So, in order to see if a property $P$ holds for all natural numbers, you have to check that $P(0)$ holds and all the other implications mentioned. Those are your $A$s and $B$s of your implications, and you already know how to check if an implication is true.

Of course it is impossible to check all the implications one by one. The way to do it is by picking an arbitrary $n$ and look at $P(n)\implies P(n+1)$.

Now, the only way in what the implications that arise when doing induction are true, is when $A$ is true and $B$ is true.

This is because there is a deduction rule which says that:

• If $A$ is true and
• $A\implies B$ is true, then
• $B$ is true

Now, look at the induction axioms. If you have $P(0)$ is true and $P(0)\implies P(1)$is true, you will have $P(1)$ is true. If you have that $P(1)\implies P(2)$ is true as well, you will have $P(2)$ is true, because $P(1)$ is true. And so on.

This agrees with the idea of "causal implication" used in every day conversations. That is "$P(n+1)$ is true because $P(n)$ is".
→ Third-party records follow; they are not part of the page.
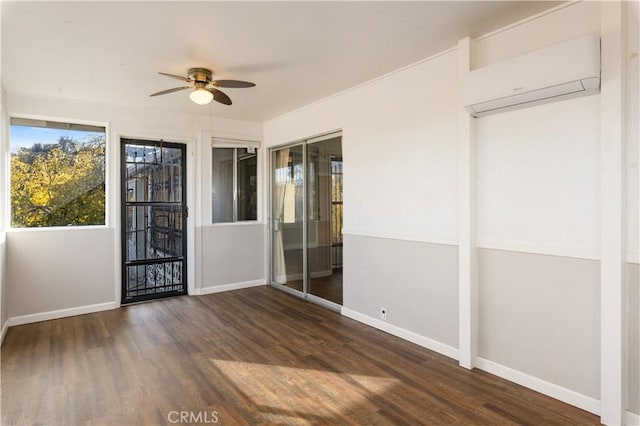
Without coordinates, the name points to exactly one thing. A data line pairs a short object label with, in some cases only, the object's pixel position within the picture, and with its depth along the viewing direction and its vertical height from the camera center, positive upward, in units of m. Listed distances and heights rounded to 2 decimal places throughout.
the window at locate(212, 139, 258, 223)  5.34 +0.48
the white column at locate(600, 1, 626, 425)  2.04 -0.02
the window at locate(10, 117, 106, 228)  4.01 +0.48
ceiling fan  3.15 +1.18
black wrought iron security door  4.71 -0.08
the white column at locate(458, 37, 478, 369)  2.79 -0.11
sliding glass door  4.51 -0.07
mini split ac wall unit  2.09 +0.87
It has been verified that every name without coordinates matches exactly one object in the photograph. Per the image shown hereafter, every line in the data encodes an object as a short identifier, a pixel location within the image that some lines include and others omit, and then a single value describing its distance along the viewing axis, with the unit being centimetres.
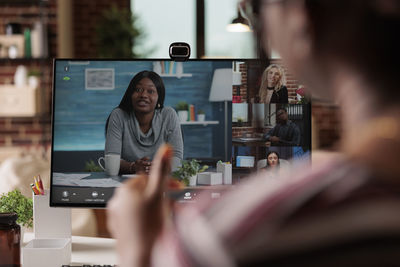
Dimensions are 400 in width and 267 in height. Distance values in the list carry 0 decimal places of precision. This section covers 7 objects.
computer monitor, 120
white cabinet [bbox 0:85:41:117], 426
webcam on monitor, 122
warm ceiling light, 409
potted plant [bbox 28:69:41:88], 430
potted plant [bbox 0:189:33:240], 131
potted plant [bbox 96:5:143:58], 467
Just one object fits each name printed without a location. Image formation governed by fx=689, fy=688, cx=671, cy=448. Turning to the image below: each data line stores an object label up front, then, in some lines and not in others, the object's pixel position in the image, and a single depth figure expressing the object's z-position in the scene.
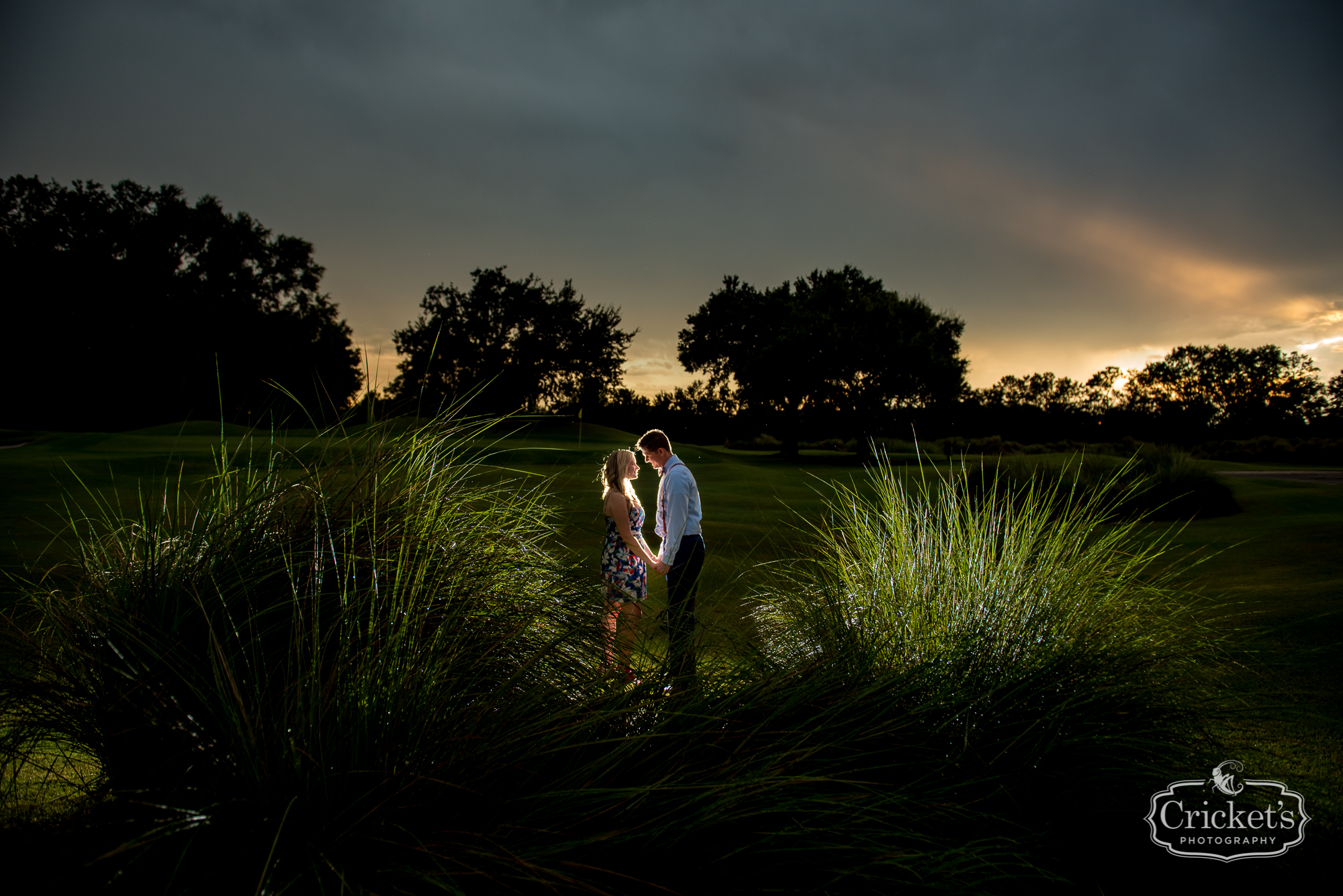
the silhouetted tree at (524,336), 41.41
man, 5.54
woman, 5.38
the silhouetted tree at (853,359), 32.75
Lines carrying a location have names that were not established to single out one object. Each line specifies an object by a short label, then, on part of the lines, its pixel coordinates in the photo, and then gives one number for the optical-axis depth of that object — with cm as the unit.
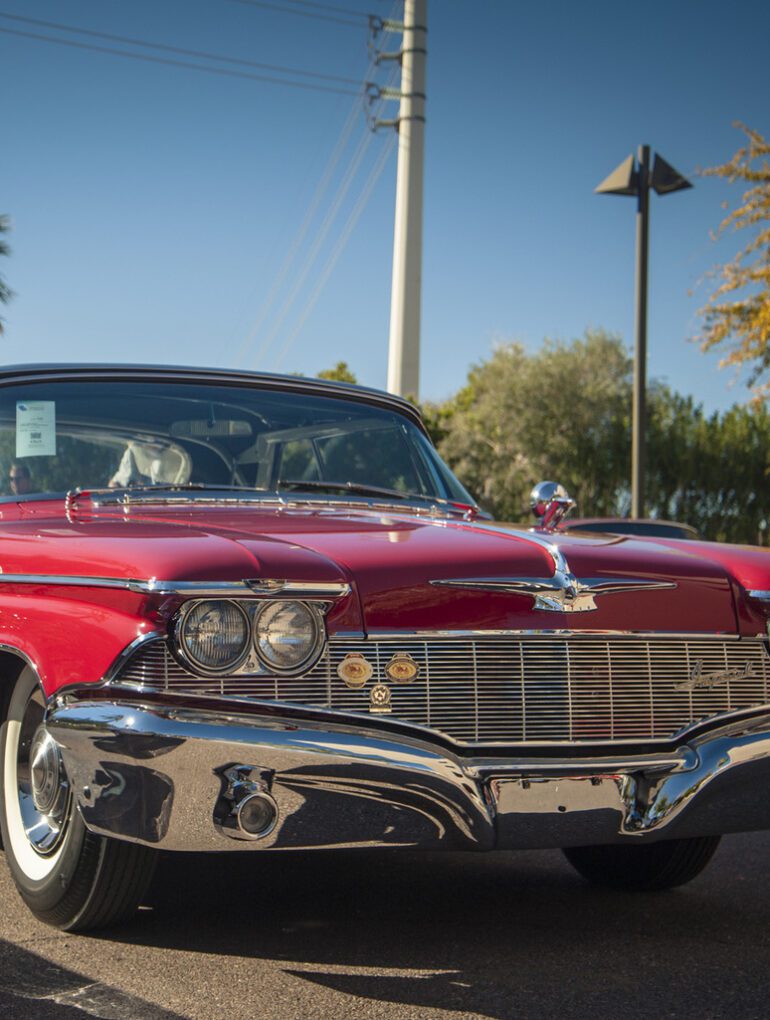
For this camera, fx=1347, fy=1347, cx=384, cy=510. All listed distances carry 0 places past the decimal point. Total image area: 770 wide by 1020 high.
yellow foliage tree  1891
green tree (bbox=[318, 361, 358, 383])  4191
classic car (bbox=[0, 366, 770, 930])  294
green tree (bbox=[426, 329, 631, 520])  3250
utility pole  3127
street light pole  1344
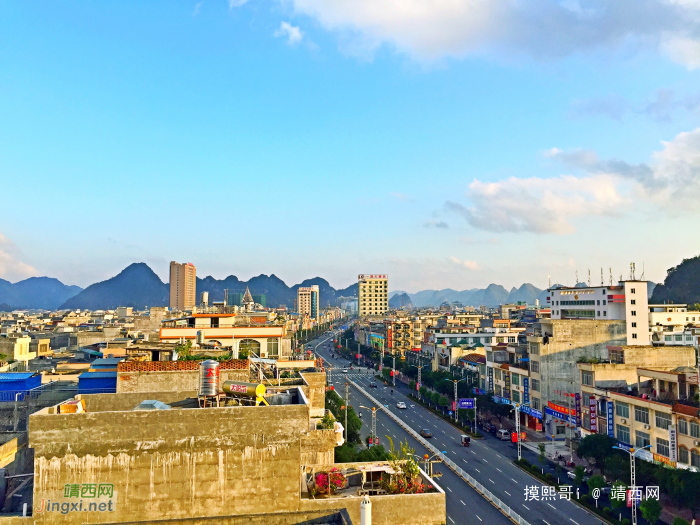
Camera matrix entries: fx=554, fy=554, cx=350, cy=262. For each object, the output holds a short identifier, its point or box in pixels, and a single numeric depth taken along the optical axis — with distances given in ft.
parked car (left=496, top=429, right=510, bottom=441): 230.48
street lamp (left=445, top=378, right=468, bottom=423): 261.52
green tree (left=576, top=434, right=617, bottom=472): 166.18
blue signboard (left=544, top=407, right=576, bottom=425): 202.02
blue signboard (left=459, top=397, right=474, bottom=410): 231.83
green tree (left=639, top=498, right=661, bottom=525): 125.49
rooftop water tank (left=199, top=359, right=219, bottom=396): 57.06
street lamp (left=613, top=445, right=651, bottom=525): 129.39
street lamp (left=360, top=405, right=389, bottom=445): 211.12
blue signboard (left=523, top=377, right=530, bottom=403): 238.48
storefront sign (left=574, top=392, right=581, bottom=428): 197.55
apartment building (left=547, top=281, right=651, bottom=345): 243.60
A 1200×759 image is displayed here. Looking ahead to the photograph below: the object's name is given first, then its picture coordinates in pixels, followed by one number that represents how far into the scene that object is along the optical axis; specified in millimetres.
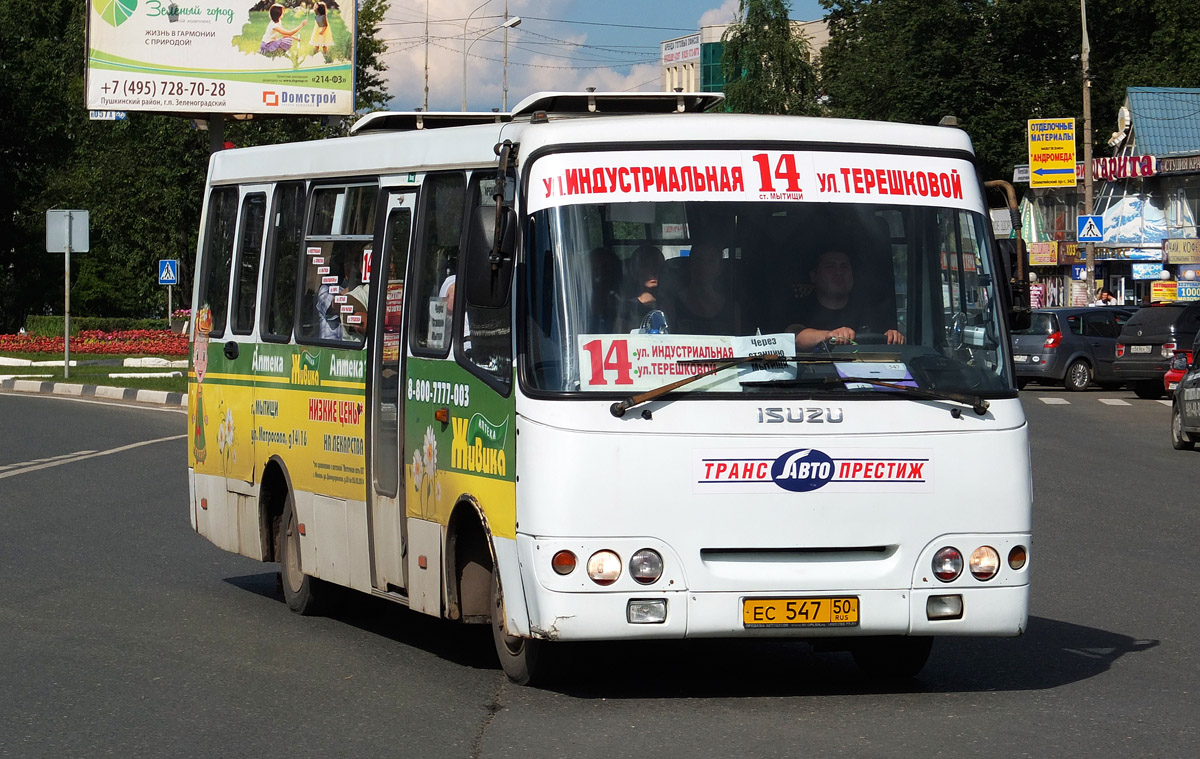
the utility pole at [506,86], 65762
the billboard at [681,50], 174375
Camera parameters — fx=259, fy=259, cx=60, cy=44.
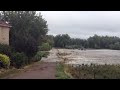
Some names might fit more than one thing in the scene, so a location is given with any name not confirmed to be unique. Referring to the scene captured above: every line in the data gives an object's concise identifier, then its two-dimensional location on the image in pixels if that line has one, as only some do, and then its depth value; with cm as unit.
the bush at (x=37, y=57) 2204
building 2072
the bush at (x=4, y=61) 1461
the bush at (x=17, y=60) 1648
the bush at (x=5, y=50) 1646
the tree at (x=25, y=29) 1967
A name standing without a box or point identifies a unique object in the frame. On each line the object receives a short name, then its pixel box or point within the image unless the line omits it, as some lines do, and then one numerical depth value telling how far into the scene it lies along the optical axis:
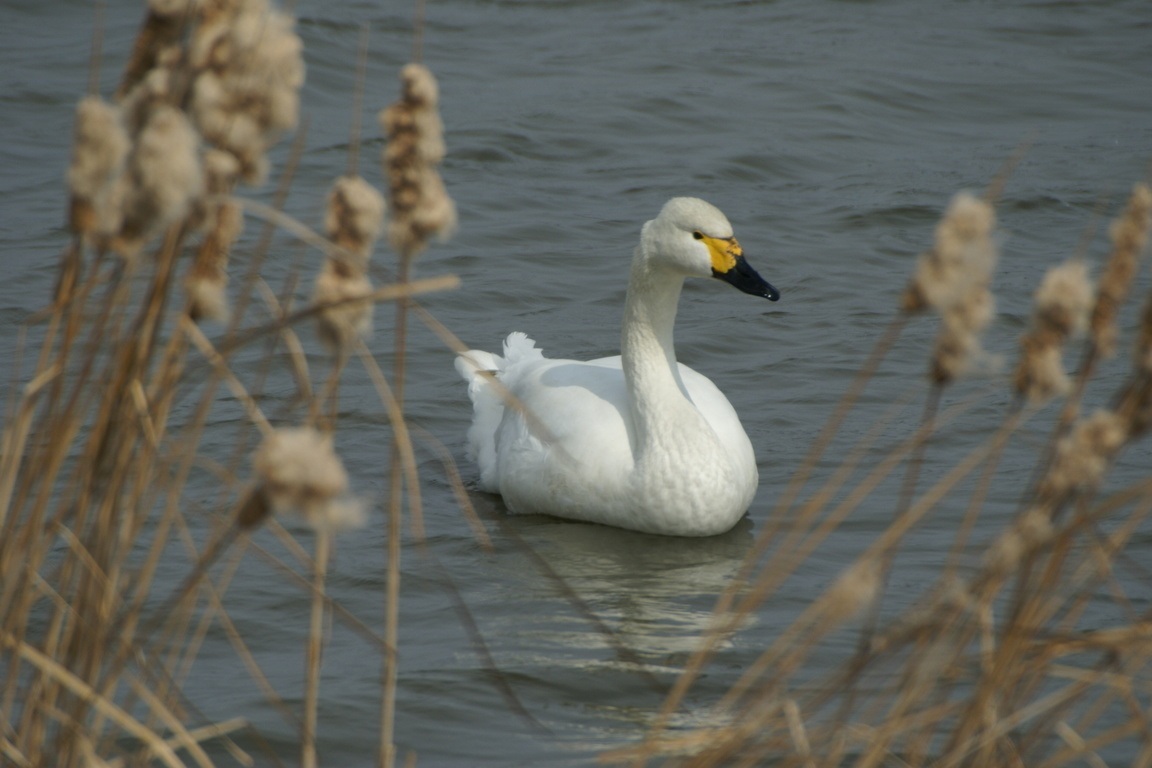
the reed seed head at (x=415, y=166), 9.67
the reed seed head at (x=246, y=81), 8.97
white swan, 14.29
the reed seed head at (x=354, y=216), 9.49
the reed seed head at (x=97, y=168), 7.84
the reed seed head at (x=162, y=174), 7.53
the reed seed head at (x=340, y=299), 9.28
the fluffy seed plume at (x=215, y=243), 9.27
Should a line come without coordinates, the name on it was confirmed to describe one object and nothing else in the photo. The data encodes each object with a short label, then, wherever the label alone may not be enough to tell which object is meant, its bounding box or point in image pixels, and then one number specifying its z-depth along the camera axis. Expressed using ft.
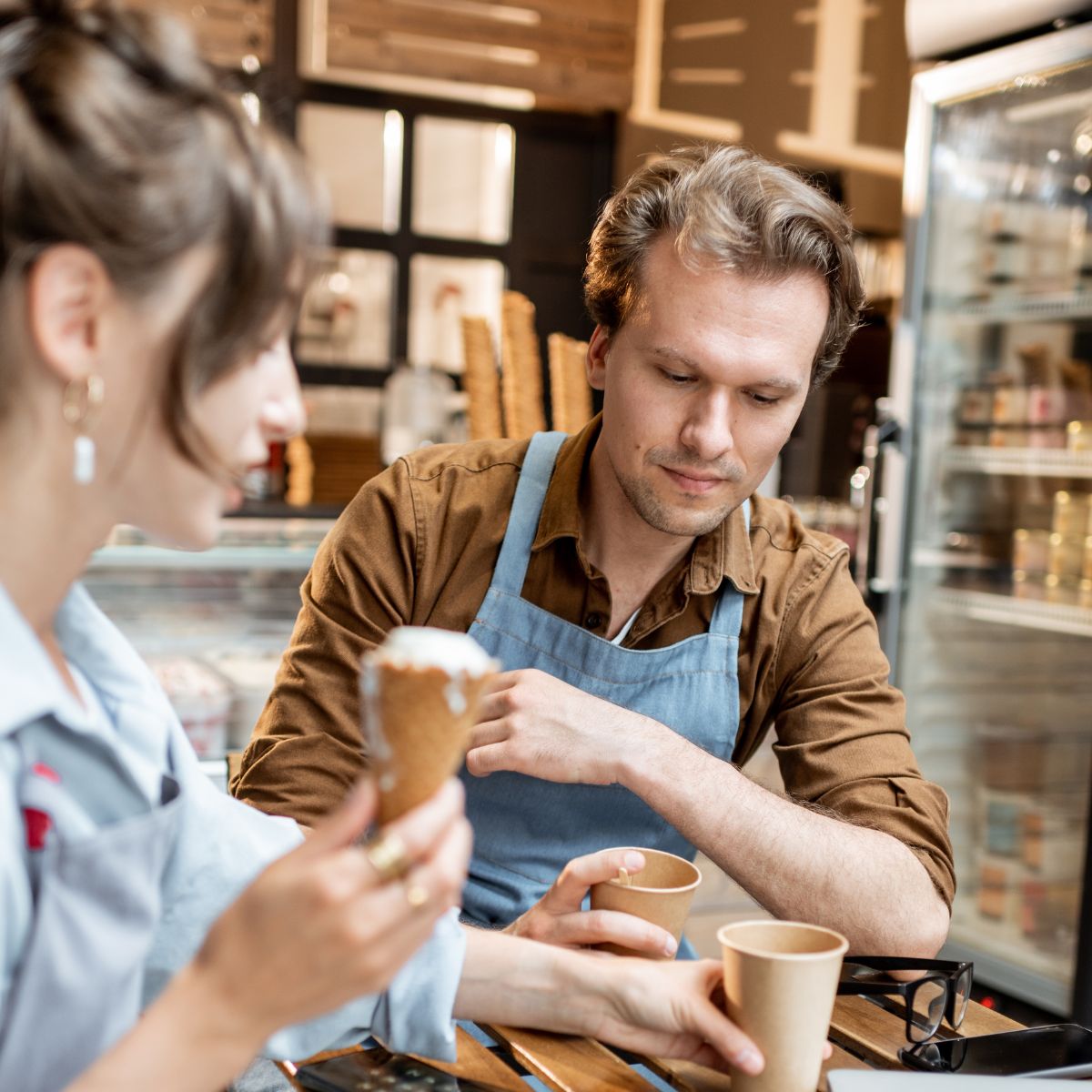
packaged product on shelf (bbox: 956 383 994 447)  11.41
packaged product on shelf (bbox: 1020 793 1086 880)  11.10
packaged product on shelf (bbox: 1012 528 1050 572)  11.05
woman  2.11
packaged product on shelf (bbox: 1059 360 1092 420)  10.62
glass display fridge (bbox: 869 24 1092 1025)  10.68
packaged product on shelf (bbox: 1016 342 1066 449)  10.80
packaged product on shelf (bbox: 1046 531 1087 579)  10.73
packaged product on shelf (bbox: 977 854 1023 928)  11.24
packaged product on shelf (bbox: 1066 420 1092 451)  10.45
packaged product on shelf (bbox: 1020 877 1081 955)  10.80
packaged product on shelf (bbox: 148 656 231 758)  7.44
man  4.92
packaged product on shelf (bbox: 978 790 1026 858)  11.47
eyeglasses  3.56
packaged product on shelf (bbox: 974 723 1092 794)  11.24
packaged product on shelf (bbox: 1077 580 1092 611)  10.61
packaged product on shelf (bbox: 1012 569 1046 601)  11.04
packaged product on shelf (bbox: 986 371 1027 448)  11.09
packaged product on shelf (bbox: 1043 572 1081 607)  10.80
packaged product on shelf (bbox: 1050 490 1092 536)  10.67
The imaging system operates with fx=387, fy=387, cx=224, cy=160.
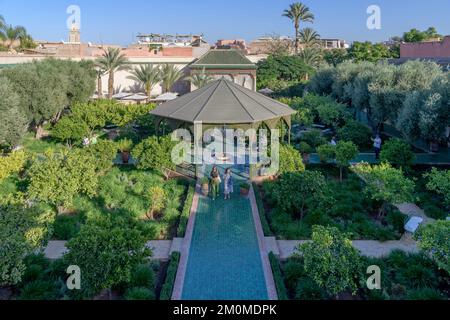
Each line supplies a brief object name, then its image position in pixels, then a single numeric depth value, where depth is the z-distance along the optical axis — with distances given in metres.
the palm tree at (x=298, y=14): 56.28
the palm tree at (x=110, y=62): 38.12
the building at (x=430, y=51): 40.44
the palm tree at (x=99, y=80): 38.15
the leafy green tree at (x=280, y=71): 45.88
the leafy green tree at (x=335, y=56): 54.55
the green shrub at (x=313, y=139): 21.70
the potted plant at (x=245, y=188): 15.15
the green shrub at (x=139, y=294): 8.46
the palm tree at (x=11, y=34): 57.84
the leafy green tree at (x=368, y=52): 51.94
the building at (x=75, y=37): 57.44
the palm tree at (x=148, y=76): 38.34
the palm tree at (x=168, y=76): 41.28
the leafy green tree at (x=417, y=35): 65.38
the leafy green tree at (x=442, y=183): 12.60
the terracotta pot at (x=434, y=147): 20.96
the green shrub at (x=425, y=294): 8.56
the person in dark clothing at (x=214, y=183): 14.89
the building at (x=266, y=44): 62.94
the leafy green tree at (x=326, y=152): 18.18
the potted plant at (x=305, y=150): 19.39
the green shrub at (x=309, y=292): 8.66
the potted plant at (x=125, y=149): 19.23
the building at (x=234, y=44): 64.68
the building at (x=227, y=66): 42.66
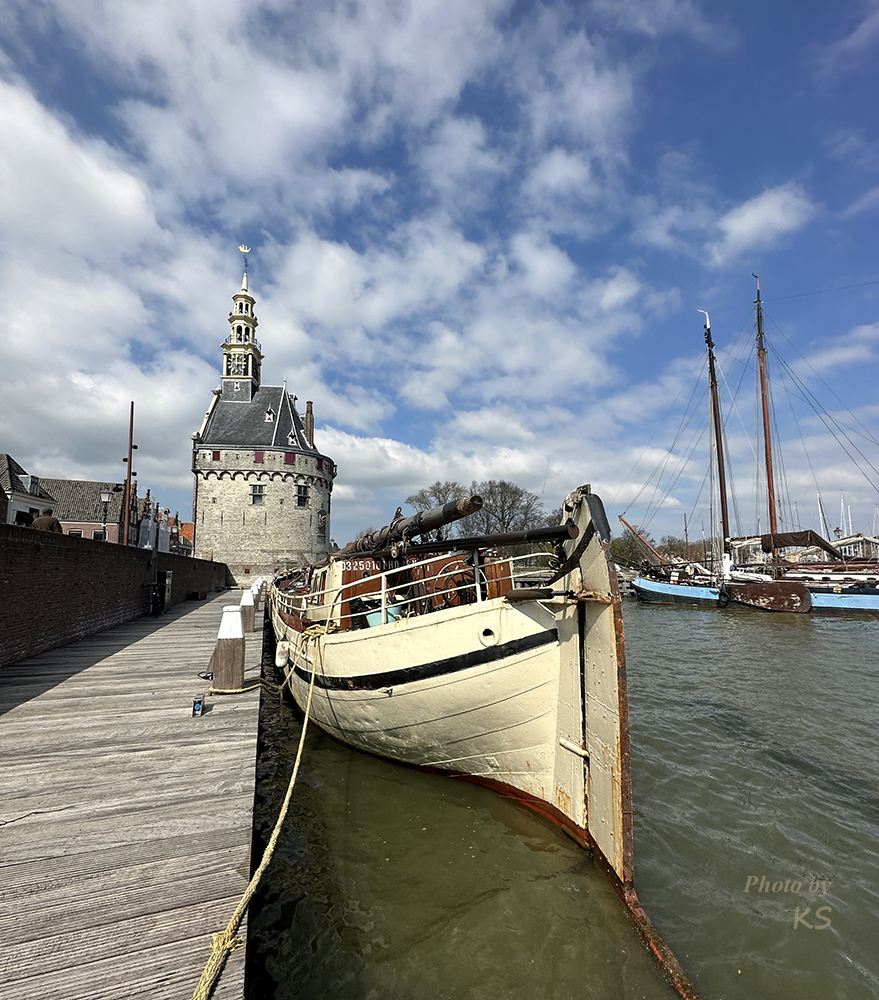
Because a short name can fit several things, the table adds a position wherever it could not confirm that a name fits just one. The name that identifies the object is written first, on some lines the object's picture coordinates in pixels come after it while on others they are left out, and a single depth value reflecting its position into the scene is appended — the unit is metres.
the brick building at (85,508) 41.56
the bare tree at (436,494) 56.28
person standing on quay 13.77
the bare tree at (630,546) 58.60
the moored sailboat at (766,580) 24.67
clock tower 41.72
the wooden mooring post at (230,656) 6.36
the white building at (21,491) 32.09
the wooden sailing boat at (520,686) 4.16
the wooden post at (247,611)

But in math, with implications this is not always the case.

Answer 3

Let's take a simple example:

Prove that for all integers $n\geq 4,$ $2^n<n!$

In other words, we'd like to show that $P(k)$, which is the statement "$2^k<k!$", is true whenever $k\geq 4$. Our first step is to find a "base case".

base case: $P(4)$ is true

we may check this one directly. $2^4=16$, and $4!=24$. Since $16<24$, the statement holds

inductive step: $P(k)\Rightarrow P(k+1)$

Now, we begin with any $k$, and proceed under the assumption that $P(k)$ is true. If by assuming that $P(k)$ is true we can come to the conclusion that $P(k+1)$ is as well, then we have shown that $P(k)\Rightarrow P(k+1)$. This is precisely the implication you work with in formal logic: if $P(k)$ is false, then $P(k+1)$ can be either true or false (depending on which $k$ you're talking about). But if $P(k)$ is true, then $P(k+1)$ must be true.

So, assuming that $2^k<k!$, we note: $$ \begin{align} 2^{k+1}&=2\cdot 2^k\\ &<2\cdot k!\\ &<(k+1)\cdot k!\\ &=(k+1)! \end{align} $$ So, $2^{k+1}<(k+1)!$, which tells us that $P(k+1)$ holds, given our assumption of $P(k)$. So, since we know $P(4)$ is true, it must be that $P(k)$ is true for $k=5,6,7,\dots$ which is exactly what we wanted to show.

Note: since the implication works in only one direction (that is, we don't have $P(k+1)\Rightarrow P(k)$), we cannot show that the statement holds for $k=3$, even though we know that $P(4)$ holds. In fact, $2^3 = 8$, which is greater than $3!=6$.